By Frank Zaremba, first published by Real Clear Education, February 15, 2017
When I became a multi-classroom leader for the exceptional children’s (EC’s) team, I expected to be able to use my 15 years of experience as an EC teacher and dean of students to coach teachers, especially special education teachers, and help them grow.
But I quickly discovered that the people who needed support the most were the general classroom teachers who needed to know how to work with students with disabilities when an EC teacher couldn’t be in the room at the same time.
What was the key to getting everyone on the same page and making terrific progress? Scheduling.
With the implementation of “inclusive practices”—in which a general education and special education teacher instruct students with and without disabilities together in a general education classroom—teachers must collaborate more than ever. Scheduling can help or hinder that collaboration, with big implications for student learning.
The challenge begins early. General education teachers receive little training on teaching and accommodating students with disabilities beyond an “introduction to special education” course. So they were often at a loss for what to do with EC students. They might be given a copy of students’ individual education plans (IEPs) to absorb at a glance, then left to instruct the students with very minimal support. Special education teachers could only provide resource (pull-out) services based on IEP goals in a separate classroom during parts of the school day. I and the other multi-classroom leaders and our administrators, who formed a school-wide leadership team, knew something had to change.
Our biggest shift: We created block scheduling in which teachers specialized by subject, much like you would see in middle or high school, except we were doing it at the elementary level. That allowed teachers to focus on math, literacy or science/social studies and be able to really master their subject content. Students were flexibly grouped starting in first grade, moving to different classrooms throughout the day.
Clustering the students with disabilities in a few classrooms (together, but working with other students in the room, too) allowed us to create a cohesive schedule to support the learning process, making it easier for the special education teachers to work with groups of EC students in the general education setting.
In years past, the EC students were spread throughout the grade level, forcing the EC teacher to either move from classroom to classroom or pull all of the EC students into one general education classroom for co-taught lessons. In contrast, the new block schedule created flexibility for the EC teachers to go into the classrooms on a regular basis to support inclusive practices, team teach with the general education teacher during a mini lesson and work in small groups.

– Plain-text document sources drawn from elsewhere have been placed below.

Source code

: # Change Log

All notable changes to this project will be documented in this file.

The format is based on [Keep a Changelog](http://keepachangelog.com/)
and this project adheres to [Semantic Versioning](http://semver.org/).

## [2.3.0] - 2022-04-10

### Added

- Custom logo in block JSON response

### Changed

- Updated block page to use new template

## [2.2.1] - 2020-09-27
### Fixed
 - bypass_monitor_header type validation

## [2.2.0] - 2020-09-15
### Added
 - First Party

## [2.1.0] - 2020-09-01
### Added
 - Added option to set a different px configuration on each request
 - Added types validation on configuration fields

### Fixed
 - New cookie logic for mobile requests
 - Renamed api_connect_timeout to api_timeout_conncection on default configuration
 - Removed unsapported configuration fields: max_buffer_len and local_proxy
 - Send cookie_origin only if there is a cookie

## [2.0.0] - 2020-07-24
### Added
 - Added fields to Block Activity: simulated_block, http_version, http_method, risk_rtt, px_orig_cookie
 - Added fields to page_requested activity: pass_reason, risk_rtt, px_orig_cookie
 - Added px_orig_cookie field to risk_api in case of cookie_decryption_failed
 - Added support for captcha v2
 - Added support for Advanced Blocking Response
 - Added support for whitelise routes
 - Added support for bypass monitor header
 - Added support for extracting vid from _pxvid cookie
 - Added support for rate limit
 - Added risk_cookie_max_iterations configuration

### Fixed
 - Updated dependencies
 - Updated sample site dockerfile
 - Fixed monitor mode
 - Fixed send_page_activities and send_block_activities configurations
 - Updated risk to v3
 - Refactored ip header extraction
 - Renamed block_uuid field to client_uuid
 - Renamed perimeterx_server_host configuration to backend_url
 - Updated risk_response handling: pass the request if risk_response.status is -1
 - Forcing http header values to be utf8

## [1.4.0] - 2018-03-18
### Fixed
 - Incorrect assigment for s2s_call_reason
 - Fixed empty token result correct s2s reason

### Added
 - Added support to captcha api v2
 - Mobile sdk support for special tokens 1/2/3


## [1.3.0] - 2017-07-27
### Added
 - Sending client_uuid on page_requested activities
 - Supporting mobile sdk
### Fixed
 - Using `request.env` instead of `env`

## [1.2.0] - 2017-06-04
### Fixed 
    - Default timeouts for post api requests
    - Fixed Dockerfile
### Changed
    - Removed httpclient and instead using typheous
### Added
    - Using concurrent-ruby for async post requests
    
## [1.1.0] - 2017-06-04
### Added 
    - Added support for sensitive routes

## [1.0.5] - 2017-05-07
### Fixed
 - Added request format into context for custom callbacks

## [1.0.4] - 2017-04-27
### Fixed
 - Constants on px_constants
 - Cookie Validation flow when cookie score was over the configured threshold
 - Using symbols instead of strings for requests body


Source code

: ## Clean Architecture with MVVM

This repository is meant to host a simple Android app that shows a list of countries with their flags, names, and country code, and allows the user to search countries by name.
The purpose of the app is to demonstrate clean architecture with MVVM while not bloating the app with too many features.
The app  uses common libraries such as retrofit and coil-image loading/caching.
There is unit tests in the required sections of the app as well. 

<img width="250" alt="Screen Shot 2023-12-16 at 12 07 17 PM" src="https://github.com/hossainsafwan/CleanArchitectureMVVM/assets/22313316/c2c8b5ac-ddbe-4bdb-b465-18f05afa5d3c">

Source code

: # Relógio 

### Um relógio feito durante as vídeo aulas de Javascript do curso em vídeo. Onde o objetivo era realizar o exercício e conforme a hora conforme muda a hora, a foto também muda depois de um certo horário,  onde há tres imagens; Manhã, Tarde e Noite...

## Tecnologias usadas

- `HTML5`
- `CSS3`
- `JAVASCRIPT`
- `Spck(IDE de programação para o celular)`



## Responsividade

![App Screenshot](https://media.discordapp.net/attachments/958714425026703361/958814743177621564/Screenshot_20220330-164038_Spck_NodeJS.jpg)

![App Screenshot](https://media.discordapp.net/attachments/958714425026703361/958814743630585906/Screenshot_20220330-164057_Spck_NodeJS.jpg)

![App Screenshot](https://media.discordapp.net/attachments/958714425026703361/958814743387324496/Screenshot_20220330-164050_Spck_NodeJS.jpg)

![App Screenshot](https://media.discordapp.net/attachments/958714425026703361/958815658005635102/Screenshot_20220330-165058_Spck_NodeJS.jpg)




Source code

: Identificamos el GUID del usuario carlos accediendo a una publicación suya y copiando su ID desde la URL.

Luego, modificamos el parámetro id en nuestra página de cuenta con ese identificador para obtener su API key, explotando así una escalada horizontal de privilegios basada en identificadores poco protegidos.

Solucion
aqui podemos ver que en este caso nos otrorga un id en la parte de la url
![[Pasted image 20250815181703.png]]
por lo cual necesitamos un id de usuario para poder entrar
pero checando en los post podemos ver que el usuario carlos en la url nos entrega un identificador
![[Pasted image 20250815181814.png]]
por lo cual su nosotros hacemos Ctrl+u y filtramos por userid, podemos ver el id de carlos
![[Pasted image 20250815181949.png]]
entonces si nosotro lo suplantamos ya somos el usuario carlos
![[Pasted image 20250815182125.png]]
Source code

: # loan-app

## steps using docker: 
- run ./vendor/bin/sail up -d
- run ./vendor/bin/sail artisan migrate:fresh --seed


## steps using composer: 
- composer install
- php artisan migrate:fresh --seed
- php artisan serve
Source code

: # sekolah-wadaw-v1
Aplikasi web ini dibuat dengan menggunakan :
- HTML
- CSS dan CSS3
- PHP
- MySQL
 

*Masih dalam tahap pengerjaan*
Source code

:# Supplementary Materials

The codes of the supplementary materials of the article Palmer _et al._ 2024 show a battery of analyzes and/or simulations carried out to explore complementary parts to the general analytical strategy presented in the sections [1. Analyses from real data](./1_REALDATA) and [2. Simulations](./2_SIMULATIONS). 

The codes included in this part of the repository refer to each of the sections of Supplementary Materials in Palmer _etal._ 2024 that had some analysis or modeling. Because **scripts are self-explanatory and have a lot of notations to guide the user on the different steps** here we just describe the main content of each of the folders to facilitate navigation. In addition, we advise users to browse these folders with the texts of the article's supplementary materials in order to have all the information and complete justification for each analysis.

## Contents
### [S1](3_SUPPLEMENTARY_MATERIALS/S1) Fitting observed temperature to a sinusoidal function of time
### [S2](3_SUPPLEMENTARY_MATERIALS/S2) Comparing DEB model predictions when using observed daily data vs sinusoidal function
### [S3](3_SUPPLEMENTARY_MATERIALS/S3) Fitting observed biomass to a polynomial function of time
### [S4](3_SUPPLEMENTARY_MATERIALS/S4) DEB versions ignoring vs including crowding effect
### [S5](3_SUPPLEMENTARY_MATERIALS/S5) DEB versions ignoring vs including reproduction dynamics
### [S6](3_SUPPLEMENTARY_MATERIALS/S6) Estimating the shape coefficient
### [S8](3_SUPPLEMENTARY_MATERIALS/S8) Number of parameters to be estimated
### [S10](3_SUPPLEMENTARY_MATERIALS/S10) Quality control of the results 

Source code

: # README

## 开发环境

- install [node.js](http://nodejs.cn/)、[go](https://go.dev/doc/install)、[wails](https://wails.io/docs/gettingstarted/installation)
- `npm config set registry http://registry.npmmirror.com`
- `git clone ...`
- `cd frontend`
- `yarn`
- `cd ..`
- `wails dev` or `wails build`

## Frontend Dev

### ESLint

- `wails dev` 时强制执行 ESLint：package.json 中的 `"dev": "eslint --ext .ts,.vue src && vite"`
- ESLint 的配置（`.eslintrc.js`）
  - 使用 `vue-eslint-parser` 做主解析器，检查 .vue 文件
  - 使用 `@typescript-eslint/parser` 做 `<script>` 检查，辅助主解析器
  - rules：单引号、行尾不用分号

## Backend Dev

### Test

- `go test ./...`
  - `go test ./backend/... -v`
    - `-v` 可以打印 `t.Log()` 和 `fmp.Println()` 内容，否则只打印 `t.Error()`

Additionally, since all of the EC students were in the same class, there was less movement and disruption to their schedule.
This created opportunities for me to coach others throughout daily instruction. The EC teacher and I could now be in teachers’ classrooms daily, providing instant coaching and feedback that was as valuable as any professional development on inclusive practices that general education teachers would receive outside of the classroom. With this model came an EC assistant, who could support the students in the classroom when the EC teacher or I couldn’t be in there.
Now that the EC teachers had time scheduled to support instruction in the classroom, our next scheduling hurdle was finding time to plan with the general education teachers. When a school adopts Opportunity Culture® models such as multi-classroom leadership, one of the things the “school design team” focuses on is common planning and collaboration time for teaching teams. Our school built common planning time between general education and special education into the grade levels’ weekly planning schedule.
So, for example, on Mondays I meet with the fifth-grade literacy team for the week’s lesson planning. On Tuesday, I take those plans to a literacy planning meeting with the general education literacy co-teacher, so together we could create leveled literacy lessons for students with disabilities that were aligned with the grade’s lesson plans. I repeat that process for math on Wednesdays and Thursdays.
Our weekly meetings, planning and collaboration made us feel like a cohesive team, with immeasurable benefits to our confidence and teaching.
We saw measurable benefits too. EC students showed tremendous growth. Our fifth-grade EC students met state growth expectations in literacy and math, as our fourth-graders did in math, and in literacy, our fourth-grade EC students exceeded state growth expectations in literacy.
Even now, as our allotment for EC teachers has been cut from two full-time EC teachers to one full-time and one part-time, I still see the strategies in place for working with students with disabilities in the general education setting. The general education teachers continue to design and differentiate instruction to meet the various learning needs and styles with less support in their classrooms.
Scheduling isn’t exciting. And it might not seem like it would be the linchpin for success, but, to truly work together and provide the best possible instruction for students, we found that we had to begin with scheduling. While we continue to tweak our plan each year, the one constant is how we address the needs of our students with disabilities—a whole-school approach that we are committed to.
Frank Zaremba is in his third year as a multi-classroom leader at Barnette Elementary School in Huntersville, N.C. After moving from New York, he has worked for Charlotte-Mecklenburg Schools for 17 years as an exceptional children’s teacher, dean of students and MCL.